Son zamanlarda siyaset sahnesi adeta bir atış poligonuna dönmüş durumda. Herkes hedef tahtasına kendi vicdanını yerleştiriyor, kurşunlarını da kamuoyu önünde sıkıyor. Kimi Gazze için gözyaşı döküyor, kimi İsrail'e destek vererek "devlet aklı" dersi veriyor. Biri valizini kendi taşıyor diye alkışlanıyor, diğeri özel uçaktan indiği için eleştiriliyor. Ama sonunda hiçbirinin yaptığı, dünyada akan kanı durdurmuyor.
Ahmet Hakan, Almanya Başbakanı Merz'in Türkiye gezisiyle ilgili bir yazı kaleme almış. "Valizini kendi taşımış, aman da aman!" diyerek alay ediyor ve asıl önemli olanın insanlık olduğunu söylüyor. Haklı bir tespit gibi duruyor; fakat bu cümlelerin de bir süredir aynı sahnede oynanan bir vicdan tiyatrosunun parçasına dönüştüğünü görmek gerekiyor. Çünkü bu çağda kimse artık samimi değil, herkes kendi rolünü oynuyor.
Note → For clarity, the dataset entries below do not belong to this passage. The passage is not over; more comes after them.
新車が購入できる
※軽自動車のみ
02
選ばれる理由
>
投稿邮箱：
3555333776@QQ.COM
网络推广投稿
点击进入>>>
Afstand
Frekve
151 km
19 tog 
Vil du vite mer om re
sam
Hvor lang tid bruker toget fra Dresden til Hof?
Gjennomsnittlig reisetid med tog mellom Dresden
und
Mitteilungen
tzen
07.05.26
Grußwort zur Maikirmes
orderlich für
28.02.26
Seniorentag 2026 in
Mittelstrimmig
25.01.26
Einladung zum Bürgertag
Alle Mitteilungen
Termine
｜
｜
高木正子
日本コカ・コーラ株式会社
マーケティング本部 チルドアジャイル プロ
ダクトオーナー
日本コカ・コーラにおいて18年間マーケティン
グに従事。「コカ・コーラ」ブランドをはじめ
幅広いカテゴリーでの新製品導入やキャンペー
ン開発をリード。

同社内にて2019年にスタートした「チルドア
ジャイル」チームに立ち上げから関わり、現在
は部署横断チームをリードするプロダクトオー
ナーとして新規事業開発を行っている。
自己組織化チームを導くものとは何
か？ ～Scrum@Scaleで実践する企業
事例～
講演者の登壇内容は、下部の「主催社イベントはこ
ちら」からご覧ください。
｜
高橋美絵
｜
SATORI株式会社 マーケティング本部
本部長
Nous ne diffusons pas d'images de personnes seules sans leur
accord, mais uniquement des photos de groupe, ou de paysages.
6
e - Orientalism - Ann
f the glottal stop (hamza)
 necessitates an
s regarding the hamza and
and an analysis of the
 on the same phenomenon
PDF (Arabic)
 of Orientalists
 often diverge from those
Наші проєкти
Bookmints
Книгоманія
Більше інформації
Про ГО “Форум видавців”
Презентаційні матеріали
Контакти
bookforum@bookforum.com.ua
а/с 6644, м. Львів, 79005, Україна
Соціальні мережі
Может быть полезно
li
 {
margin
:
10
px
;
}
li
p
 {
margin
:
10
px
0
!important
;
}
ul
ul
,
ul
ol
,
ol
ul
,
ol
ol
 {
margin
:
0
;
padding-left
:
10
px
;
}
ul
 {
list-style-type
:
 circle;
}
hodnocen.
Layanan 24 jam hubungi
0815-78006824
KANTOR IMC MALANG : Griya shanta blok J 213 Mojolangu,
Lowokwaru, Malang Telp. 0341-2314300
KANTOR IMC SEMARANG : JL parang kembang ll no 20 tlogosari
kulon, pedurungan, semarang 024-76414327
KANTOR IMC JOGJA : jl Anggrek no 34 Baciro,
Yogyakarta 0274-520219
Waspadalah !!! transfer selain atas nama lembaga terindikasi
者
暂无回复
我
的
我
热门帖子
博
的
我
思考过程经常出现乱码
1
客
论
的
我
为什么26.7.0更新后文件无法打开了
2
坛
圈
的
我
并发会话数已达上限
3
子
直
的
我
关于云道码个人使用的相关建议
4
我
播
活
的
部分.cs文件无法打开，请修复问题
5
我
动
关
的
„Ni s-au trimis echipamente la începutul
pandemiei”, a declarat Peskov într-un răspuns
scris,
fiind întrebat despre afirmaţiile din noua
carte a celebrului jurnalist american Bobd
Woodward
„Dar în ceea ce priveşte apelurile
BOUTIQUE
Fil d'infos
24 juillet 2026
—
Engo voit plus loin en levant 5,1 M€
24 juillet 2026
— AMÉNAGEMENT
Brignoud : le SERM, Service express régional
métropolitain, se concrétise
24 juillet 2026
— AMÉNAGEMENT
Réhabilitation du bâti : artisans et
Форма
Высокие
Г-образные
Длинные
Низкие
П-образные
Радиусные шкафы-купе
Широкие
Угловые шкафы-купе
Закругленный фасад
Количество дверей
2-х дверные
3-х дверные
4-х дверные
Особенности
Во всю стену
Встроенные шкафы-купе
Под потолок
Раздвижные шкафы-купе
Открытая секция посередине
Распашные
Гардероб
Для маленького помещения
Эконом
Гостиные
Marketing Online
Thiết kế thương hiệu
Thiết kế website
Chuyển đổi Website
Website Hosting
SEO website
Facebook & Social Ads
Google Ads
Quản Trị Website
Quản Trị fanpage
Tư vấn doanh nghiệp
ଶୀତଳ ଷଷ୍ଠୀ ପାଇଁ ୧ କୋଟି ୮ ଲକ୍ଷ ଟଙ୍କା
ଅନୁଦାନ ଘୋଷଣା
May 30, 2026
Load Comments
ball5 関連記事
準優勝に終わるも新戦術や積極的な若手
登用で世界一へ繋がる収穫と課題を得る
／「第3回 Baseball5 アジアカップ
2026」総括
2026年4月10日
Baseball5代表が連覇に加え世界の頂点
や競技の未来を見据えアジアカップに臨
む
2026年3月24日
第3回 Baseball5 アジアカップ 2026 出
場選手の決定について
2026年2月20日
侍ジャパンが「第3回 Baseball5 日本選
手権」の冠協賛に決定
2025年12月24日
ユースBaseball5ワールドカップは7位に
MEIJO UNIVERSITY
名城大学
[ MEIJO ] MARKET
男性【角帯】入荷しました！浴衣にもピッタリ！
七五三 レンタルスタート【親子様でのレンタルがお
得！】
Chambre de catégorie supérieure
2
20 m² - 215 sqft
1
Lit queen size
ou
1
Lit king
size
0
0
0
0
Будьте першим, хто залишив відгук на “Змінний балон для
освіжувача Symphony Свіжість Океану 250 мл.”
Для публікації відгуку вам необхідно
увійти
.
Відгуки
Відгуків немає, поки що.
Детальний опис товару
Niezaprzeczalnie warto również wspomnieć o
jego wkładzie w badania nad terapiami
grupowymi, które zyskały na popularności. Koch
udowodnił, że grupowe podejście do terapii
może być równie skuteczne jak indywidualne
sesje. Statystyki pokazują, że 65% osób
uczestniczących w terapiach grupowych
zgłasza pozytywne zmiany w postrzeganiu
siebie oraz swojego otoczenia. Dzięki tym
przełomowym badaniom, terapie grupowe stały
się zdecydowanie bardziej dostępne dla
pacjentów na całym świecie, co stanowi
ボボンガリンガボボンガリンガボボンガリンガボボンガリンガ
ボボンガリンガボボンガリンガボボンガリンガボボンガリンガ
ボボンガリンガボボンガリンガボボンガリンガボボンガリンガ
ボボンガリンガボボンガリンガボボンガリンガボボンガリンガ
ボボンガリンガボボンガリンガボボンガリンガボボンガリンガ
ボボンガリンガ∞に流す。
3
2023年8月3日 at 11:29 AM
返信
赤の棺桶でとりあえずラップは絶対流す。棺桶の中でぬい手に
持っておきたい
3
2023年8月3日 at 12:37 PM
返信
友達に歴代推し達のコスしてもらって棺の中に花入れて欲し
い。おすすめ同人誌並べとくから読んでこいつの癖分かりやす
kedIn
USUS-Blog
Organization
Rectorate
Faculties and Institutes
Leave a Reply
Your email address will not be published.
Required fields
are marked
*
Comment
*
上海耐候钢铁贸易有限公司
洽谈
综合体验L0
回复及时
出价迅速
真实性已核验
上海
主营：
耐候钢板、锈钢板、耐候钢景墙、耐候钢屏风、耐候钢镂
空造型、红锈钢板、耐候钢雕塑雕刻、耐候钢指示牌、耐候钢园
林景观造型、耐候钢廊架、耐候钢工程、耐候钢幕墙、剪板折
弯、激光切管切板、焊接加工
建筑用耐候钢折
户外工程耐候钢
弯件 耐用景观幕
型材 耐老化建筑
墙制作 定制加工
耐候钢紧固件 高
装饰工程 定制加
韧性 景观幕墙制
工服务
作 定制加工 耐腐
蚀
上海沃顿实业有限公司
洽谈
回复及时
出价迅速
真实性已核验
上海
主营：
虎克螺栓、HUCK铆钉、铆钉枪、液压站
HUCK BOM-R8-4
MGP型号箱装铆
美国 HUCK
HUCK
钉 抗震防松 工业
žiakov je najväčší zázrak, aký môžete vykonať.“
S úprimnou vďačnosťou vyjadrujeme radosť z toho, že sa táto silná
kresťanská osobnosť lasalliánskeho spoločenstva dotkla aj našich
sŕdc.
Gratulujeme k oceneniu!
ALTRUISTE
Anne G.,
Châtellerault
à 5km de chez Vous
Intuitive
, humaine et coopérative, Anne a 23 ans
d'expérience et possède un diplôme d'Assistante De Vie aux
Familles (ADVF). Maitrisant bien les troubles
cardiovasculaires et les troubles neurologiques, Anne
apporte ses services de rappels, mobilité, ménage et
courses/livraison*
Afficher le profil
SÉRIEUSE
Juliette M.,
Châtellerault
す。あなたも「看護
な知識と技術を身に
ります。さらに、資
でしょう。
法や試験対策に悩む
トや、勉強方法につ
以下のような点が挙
Birileri İsrail'e destek açıklaması yapıyor; birileri de Filistin için dua paylaşımı yapıyor. Gazze'de çocuklar açlıktan ölürken, Avrupa'da kahve fincanlarının kenarında "barış" kelimesi süsleniyor. Bir yanda bombalanan evlerin enkazı, diğer yanda diplomatik salonlarda verilen pozlar var. Biri "insanlık için üzülüyorum" diyor, öteki "devlet aklı gereği yanındayız" diyor. Sonuç Yine ölü çocuklar, yine suskun dünya.
Valizini kendi taşımak elbette güzel bir sadeleşme sembolü olabilir. Ama mesele valiz değil, yüklenen sorumluluktur. İnsan kendi valizini taşır ama başkasının acısını taşımıyorsa, o fotoğraf sadece bir pozdan ibarettir. Aynı şekilde, özel uçakla yurt dışı gezilerine giden birisi de, konuşmalarından öteye geçmiyorsa, o da vicdanın değil vitrinin yolcusudur.
Bugün siyaset, insanlığın yerine algıyı taşıyor. Kameralar karşısında vicdan konuşuluyor, kuliste ise ticaret hesapları yapılıyor. Herkes doğru tarafı seçtiğini sanıyor; oysa bu oyunda iki taraf da yanlış. Çünkü birinin çıkarı, diğerinin yıkımı üzerine kurulmuş. İsrail'e destek verenin eli kanlıysa, Gazze'ye konuşmalarıyla destek verip de başka hiçbir şey yapmayan, zulmü kendi çıkarına alet edenin eli de temiz sayılmaz.
Bir taraf, çocuk katillerini "demokrasi" diye savunuyor; diğer taraf, aynı çocukların acısını siyaset malzemesi yapıyor. Ve her iki kesim de, atış poligonunda hedef tahtasına doğrulttuğu silahın aslında kendi insanlığını vurduğunun farkında değil.
Benim için mesele şu: Kim ne kadar gösterişli olursa olsun, eğer adaletin yanında değilse, insanlığın karşısındadır. Valizini kendi taşıyan da, 30 arabayla konvoy kuran da aynı dünyaya hizmet ediyorsa fark yalnızca görüntüdedir. İnsan olmak ise görüntüyle değil, duruşla ölçülür.